Answer:
From the given information we know that Y Z and A are the midpoints of sides AV VW and WX respectively. By the midpoint theorem we can conclude that the line segment XY is parallel to line segment AW and line segment YZ is parallel to line segment WX.
From this parallelism we can conclude that the ratio of corresponding lengths is equal. In this case we can say that XA/AW = XY/YZ.
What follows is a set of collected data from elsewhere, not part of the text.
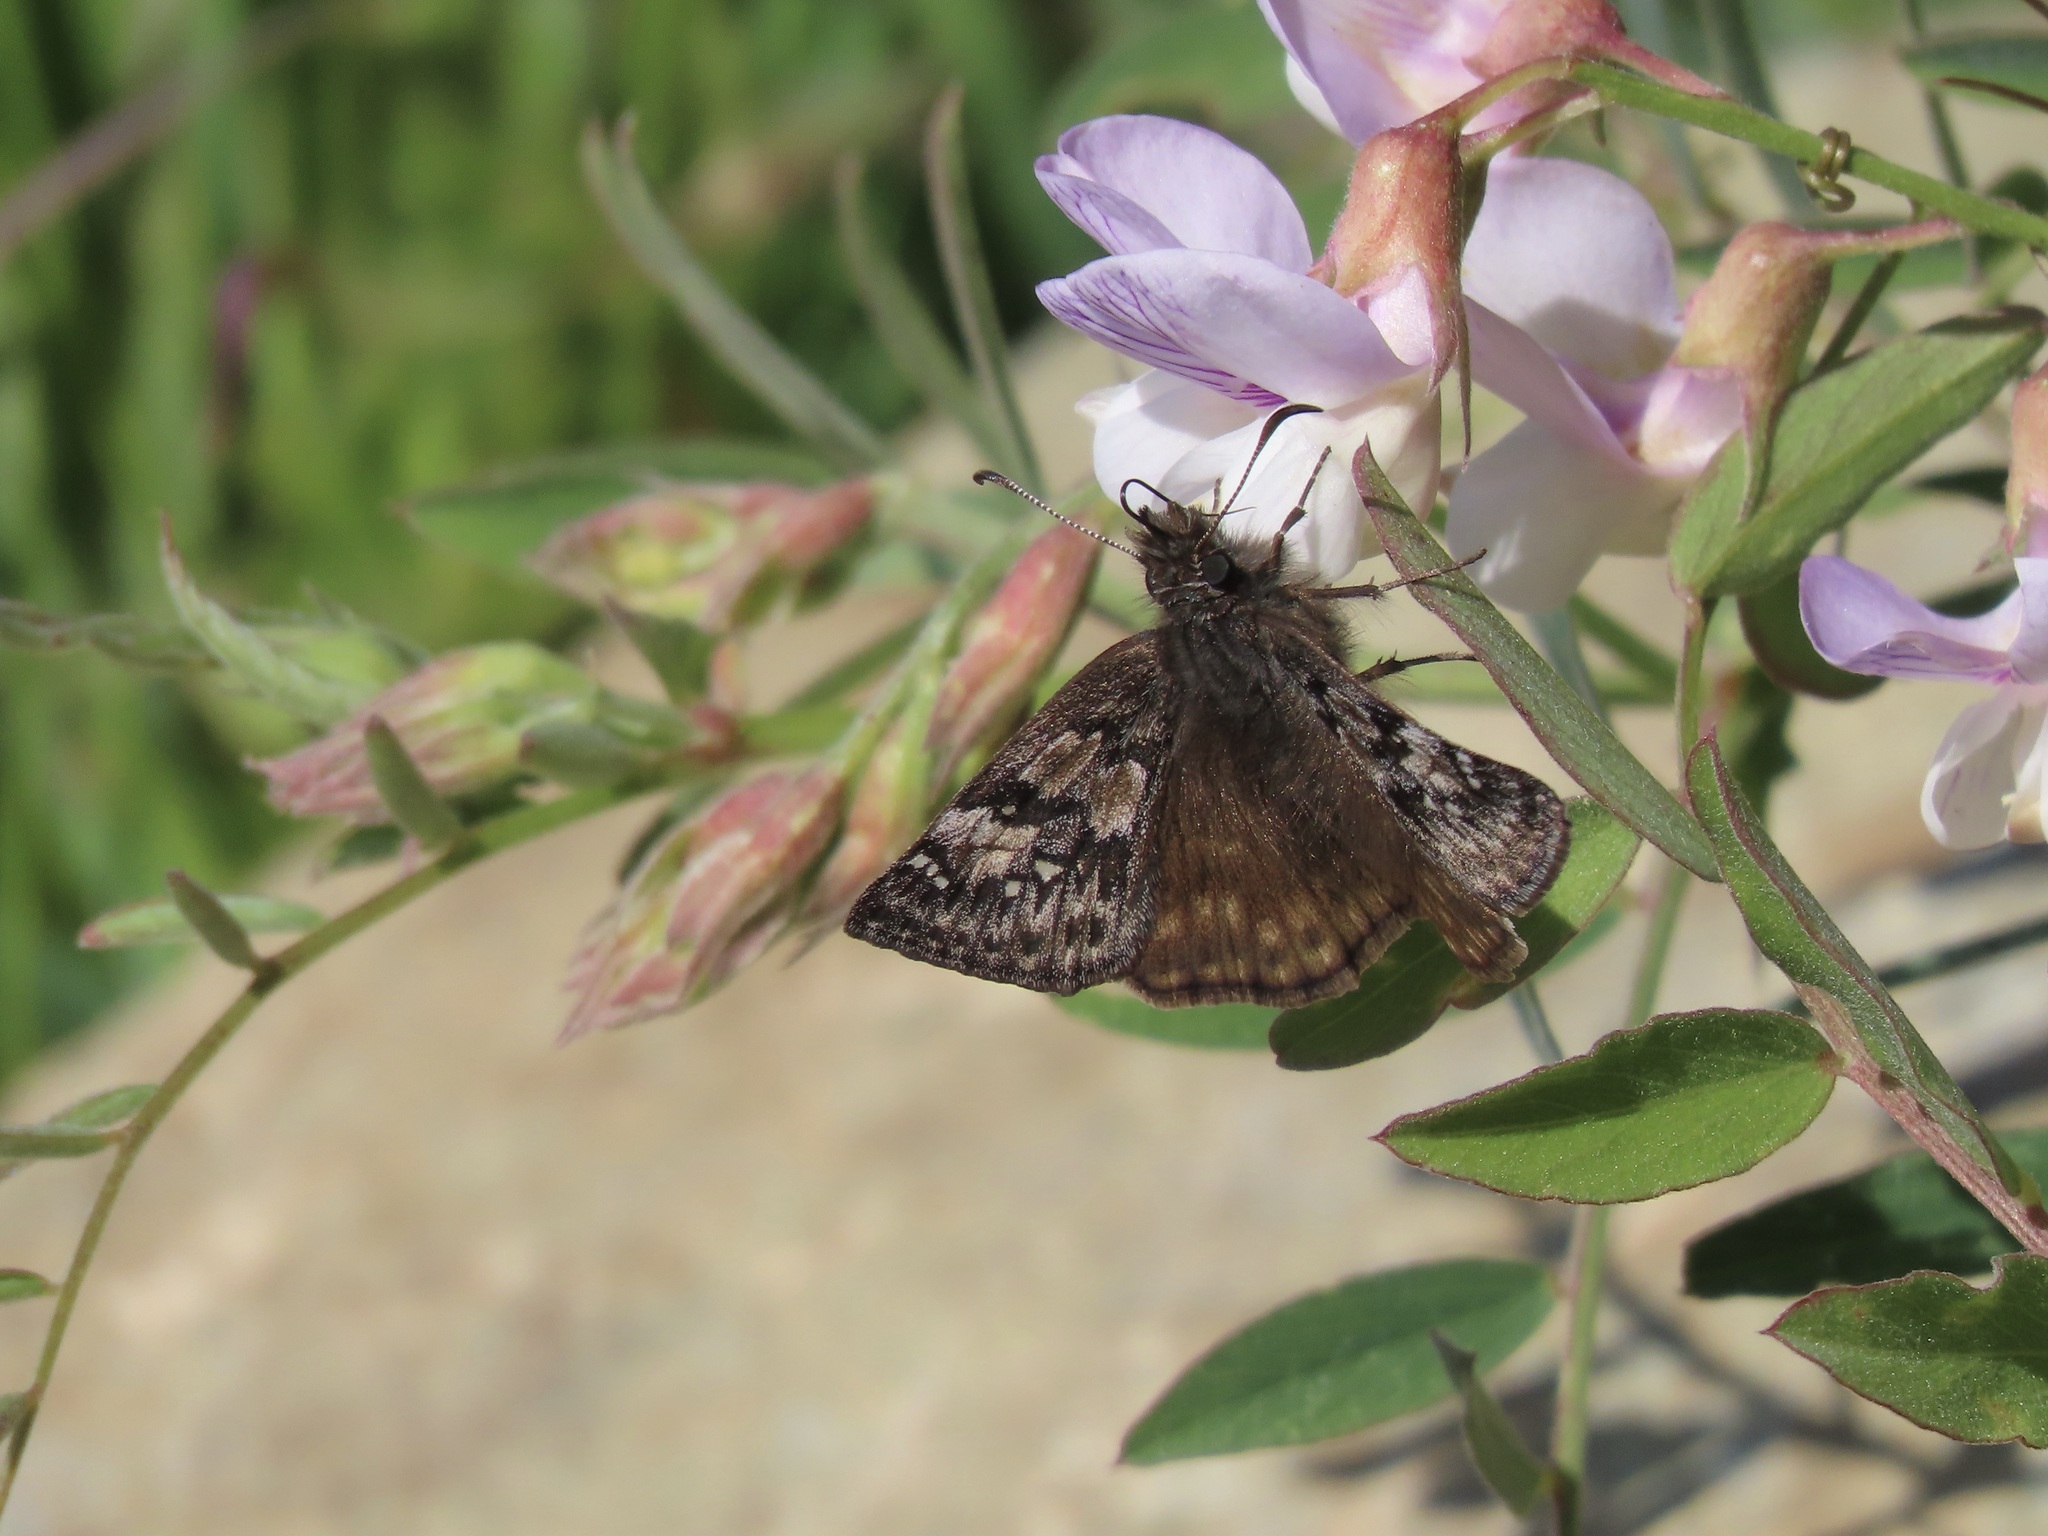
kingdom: Animalia
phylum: Arthropoda
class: Insecta
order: Lepidoptera
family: Hesperiidae
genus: Erynnis
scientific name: Erynnis propertius
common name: Propertius duskywing
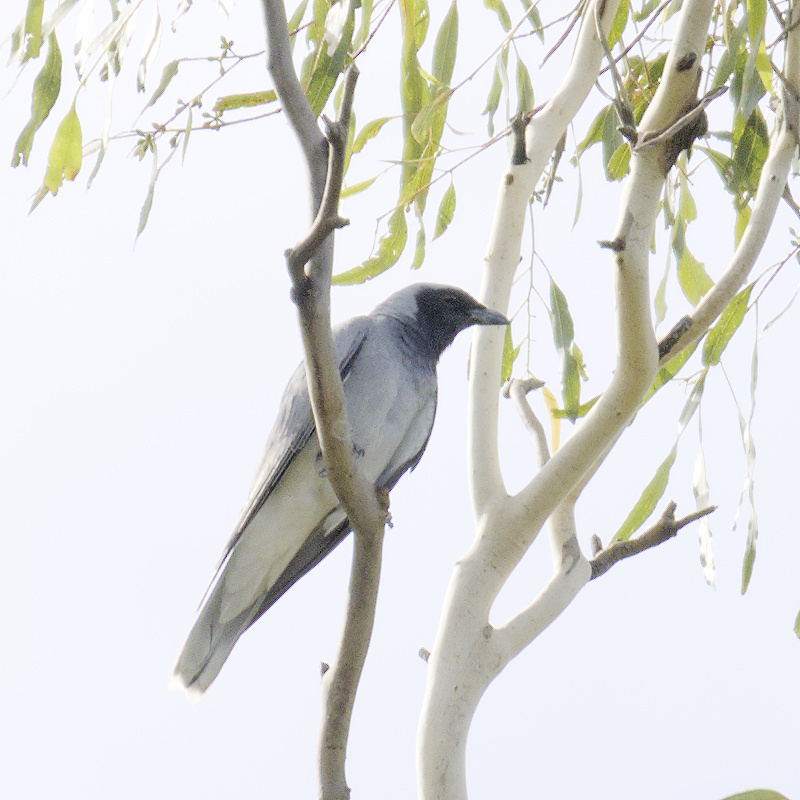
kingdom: Animalia
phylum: Chordata
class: Aves
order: Passeriformes
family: Campephagidae
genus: Coracina
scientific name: Coracina novaehollandiae
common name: Black-faced cuckooshrike
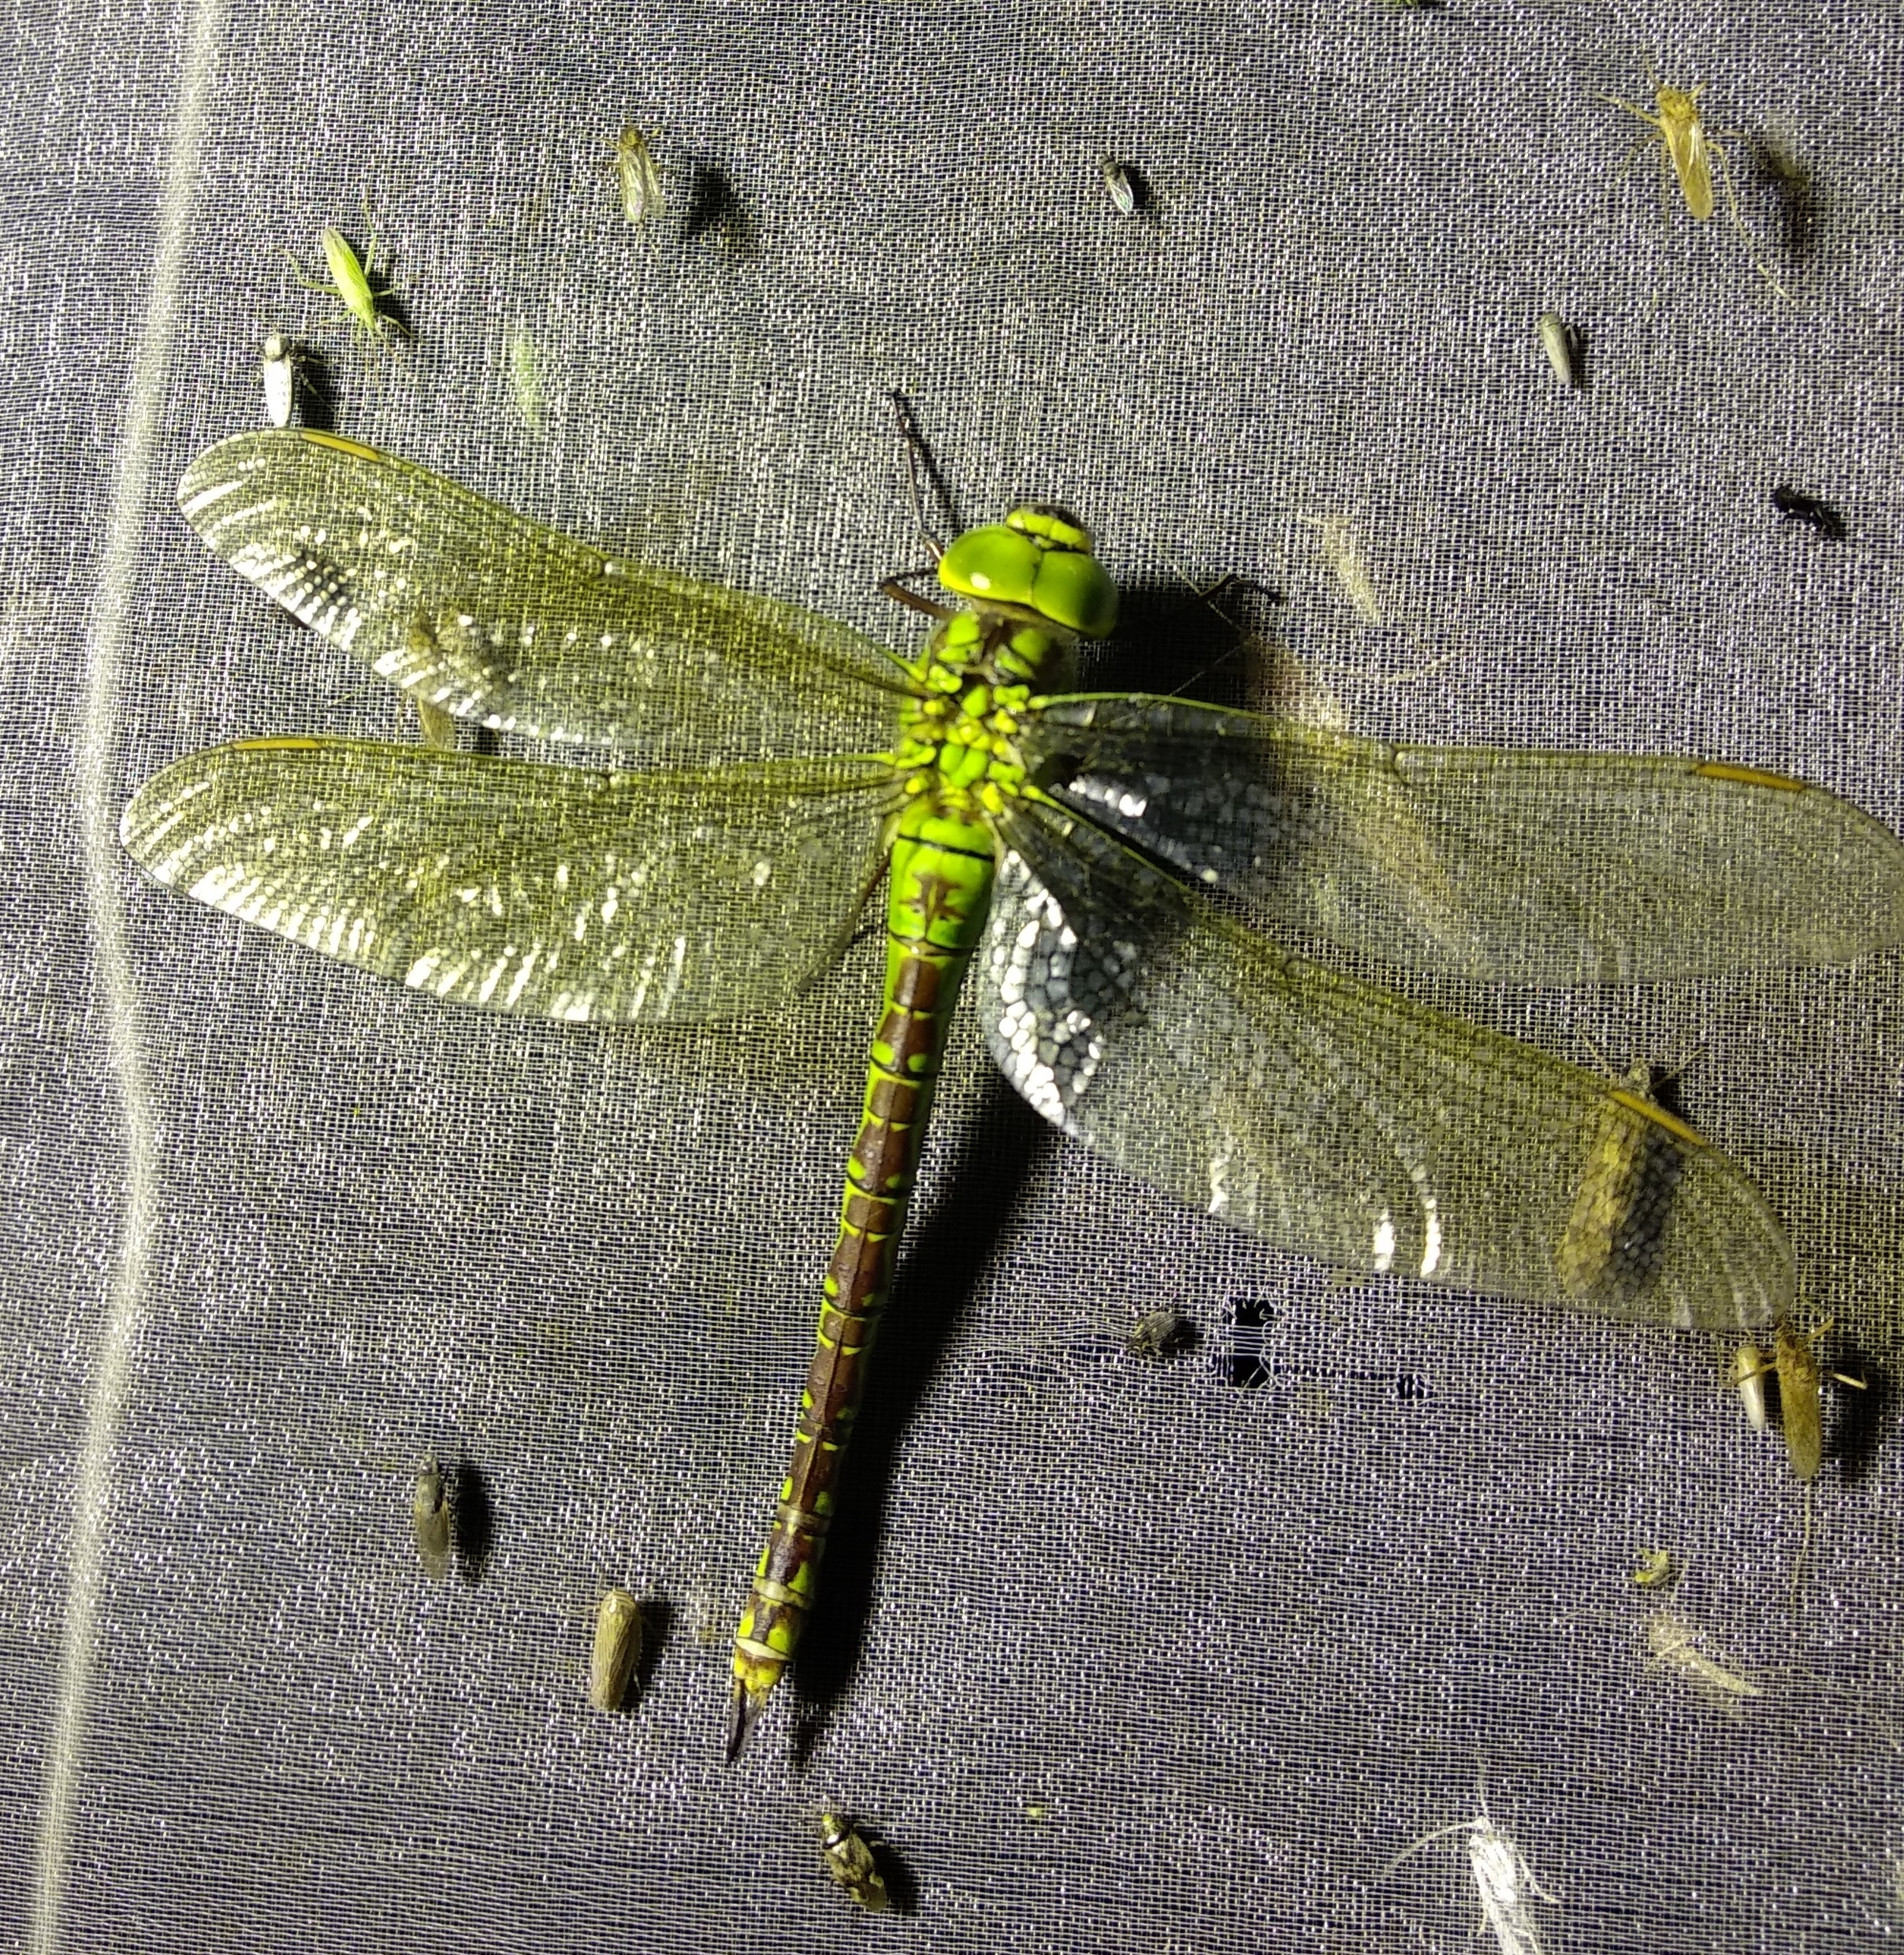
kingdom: Animalia
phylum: Arthropoda
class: Insecta
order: Odonata
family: Aeshnidae
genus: Aeshna
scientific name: Aeshna viridis
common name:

To verify this result let's substitute XA = 4x-3 and AW = 2x + 5 into the equation:
(4x-3)/(2x + 5) = XY/YZ.
To further simplify the equation we can cross-multiply:
(4x-3)(YZ) = (2x + 5)(XY).
Since we know that YZ = WX and XY = AV we can substitute these values:
(4x-3)(WX) = (2x + 5)(AV).
Since Y Z and A are the midpoints we can say that WX = 2AW and AV = 2XA. Substituting these values:
(4x-3)(2AW) = (2x + 5)(2XA).
Simplifying further we get:
8AWx - 6AW = 4XA x + 10XA.
Now we can divide through by x to isolate the variables:
8AW - 6 = 4XA + 10.
Rearranging the equation:
8AW - 4XA = 10 + 6.
Combining like terms:
8AW - 4XA = 16.
However based on the options provided none of the choices match the expression derived from the equation. Therefore we cannot conclude any specific relationship between XA and AW based on the given information.